The duke was not, contrary to his own estimation, a military genius. He’d been arrogant but also impulsive, a deadly combination. He hadn’t thought it necessary to solicit the advice or opinions of others, several of whom knew significantly more than he. Consequently, he’d often gone off without the whole story, leading his men into skirmishes that had proved deadly.
Adam had lost his share of friends, not to the glory of the British Empire as much as the stupidity of one of its peers.
“You’ve never let your personal opinions blind you on an assignment, Adam. Don’t do it on this one.”
Roger let that comment linger in the air for a moment or two before sitting back, smiling, and offering tea.
Adam didn’t want tea; he wanted answers, but he knew Roger wasn’t going to be forthcoming. He might get one piece of the puzzle. Another operative would get a second piece. The only person who could put the entire puzzle together was the man heading the assignment. As an operative, Adam wasn’t supposed to know every reason and rationale. He was only supposed to be a good civil servant and obey his directives.
Most of the time he didn’t have a problem with that. This assignment was different. Of course his personal opinions were going to surface.
Roger rang a bell on the corner of his desk, and a few minutes later Oliver came through the door with a tray containing a teapot, two cups and saucers, a small pitcher filled with milk, and a bowl of sugar.
“I hear the duchess has returned to London,” Roger said after preparing his cup and taking a sip. “What is she like?”
Adam did the same, more to give himself time to think than because he wanted tea, especially something that was yellow, smelled of flowers, and reminded him of India. He threw in a teaspoon or two of sugar to make it palatable and managed a sip. He preferred coffee, but that was tantamount to treason here in this War Office warren.
What was the duchess like?
Sad, for one. Intriguing, for another. He wanted to ask her questions he had no business asking. Why had she married the duke? Why did she mourn the man with such ferocity two years after his death?
He couldn’t banish the memory of that look in her eyes.
“Maybe the duchess knows where the journal is,” Roger said. “Perhaps you could wheedle the information out of her.”
He doubted that was ever going to happen, especially after the events of the previous night.
“Someone else would be better in this position,” Adam said.
“You’re doing fine,” Roger said. “You’re one of the Service’s most trusted operatives. No one else could do better than you, Adam.”
If that was true, why had Roger sent another agent in to Marsley House?
He stood, knowing that they were about to go into a circular argument. Nothing he said was going to make any difference to Roger. Either Adam would have to walk away from his position at the War Office or he’d have to go back to Marsley House.
“Make a friend of her,” Roger suggested. “Be a confidant. You might even hint that you knew her husband in India. That could form a bond between the two of you.”

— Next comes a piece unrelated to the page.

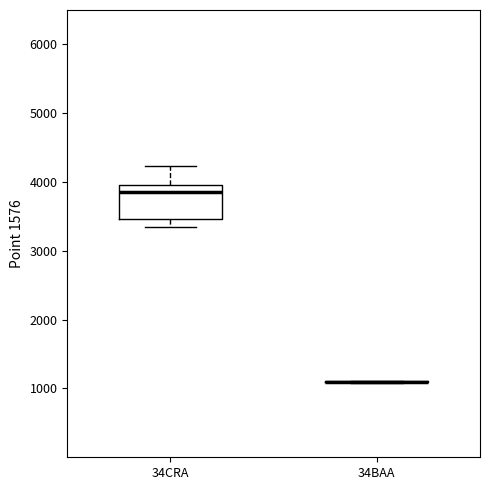

Which box is the tallest, from its lower edge to its upper edge?

34CRA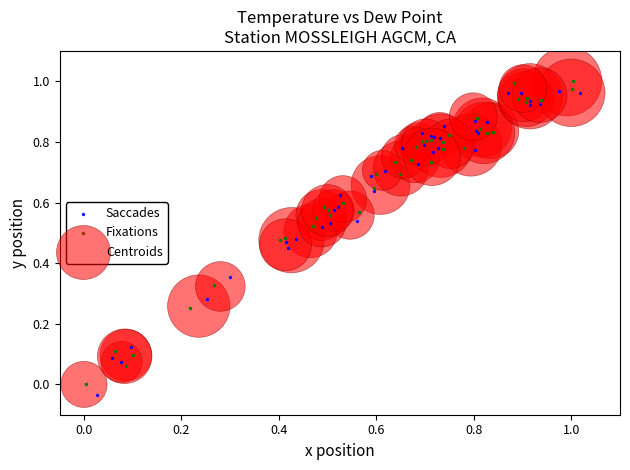

Which series has the largest Y range (max minus min)?

Saccades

He doubted the duchess had much to do with her husband’s prior military career. The fact, and it disturbed him to admit it even to himself, was that he didn’t want to return to Marsley House, not even to submit his resignation and pack his belongings. He didn’t want to see the duchess again. He didn’t want to explain how resentful he felt about her grief. He didn’t want to feel a surge of compassion for her. Nor did he want to have this odd compulsion to explain that he was trying to find proof that the Duke of Marsley had been a son of a bitch and responsible for the deaths of hundreds of people.
The duchess wouldn’t mourn the bastard if she knew the truth.